The IEEFA report author Simon Nicholas, an energy finance analyst, said the Eighth Five Year Plan clearly acknowledges Bangladesh's power overcapacity problem as well as solutions to address it.
He said the financial sustainability of the power system is currently seriously jeopardised by heavy subsidisation and ballooning capacity payments to fossil fuelled power producers, stretching the power system's already weakened financial position.
"Increased reliance on expensive imported coal and LNG is a burden the government simply cannot afford to wear going forward," he said.
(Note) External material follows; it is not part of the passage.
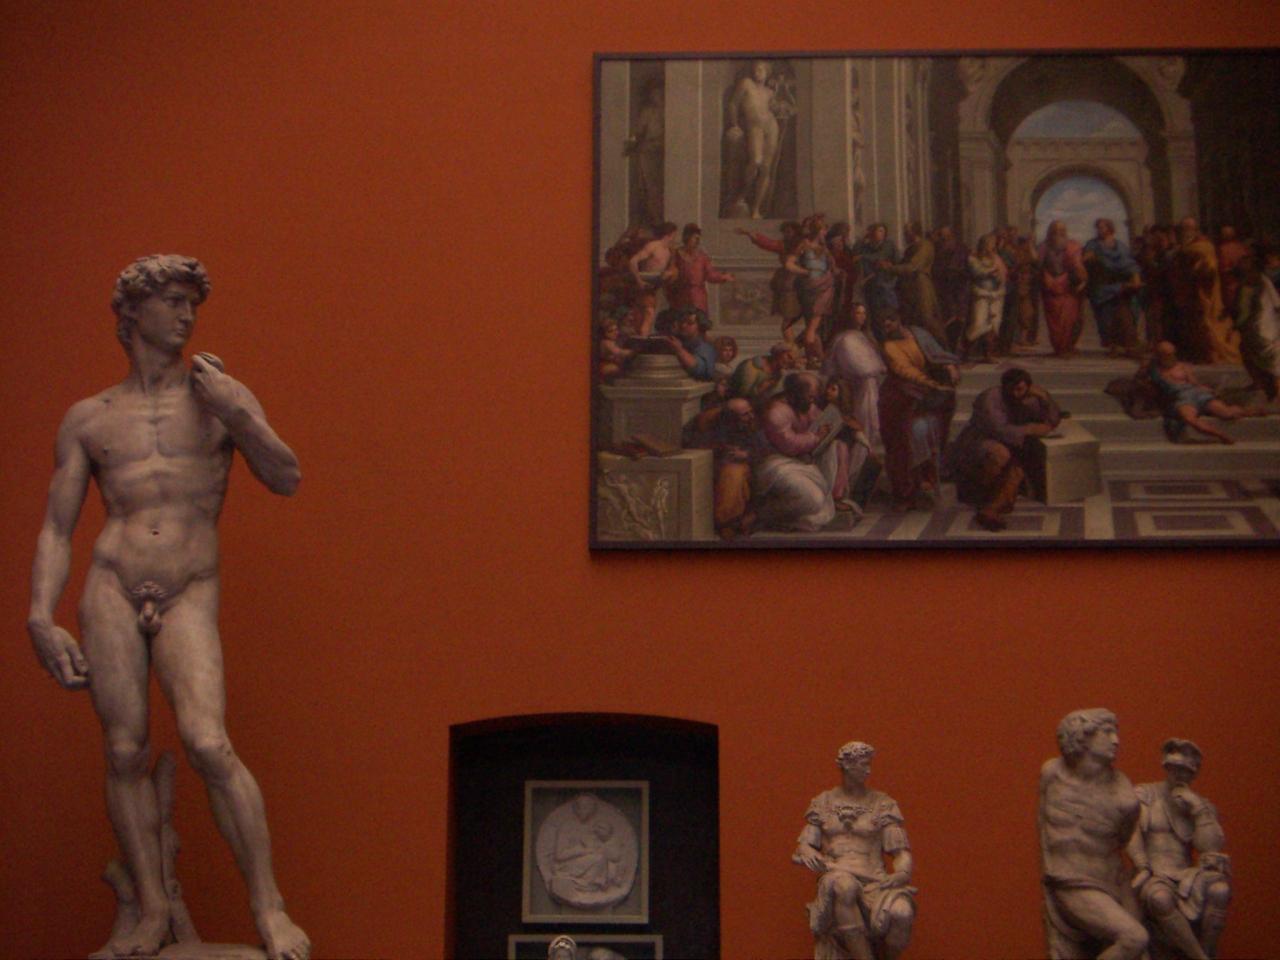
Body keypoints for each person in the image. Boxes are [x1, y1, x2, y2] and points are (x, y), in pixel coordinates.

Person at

He further said any increased reliance on coal and LNG risks seeing electricity costs for energy consumers rise even further at a time when ever-cheaper solar and wind power is available.
The Japan International Cooperation Agency (Jica) funded the existing master plan, which was prepared by Tokyo Electric Power Company Holdings.
The upcoming master plan is also scheduled to be prepared by the same organisation as Jica signed a Record of Discussions with the Bangladesh government for the development of the plan in March this year.
If Jica funds coal power and creates a plan for more high-cost, LNG-fired capacity, it will be worsening overcapacity and increasing the likelihood of power tariff increases for consumers, said Simon.
"Coal and LNG are carbon-intensive fuel sources, and the most technologically and economically challenged by the current global energy transition to renewable clean energy," he added.
The IEEFA examines issues related to energy markets, trends, and policies and its mission is to accelerate the transition to a diverse, sustainable, and profitable energy economy.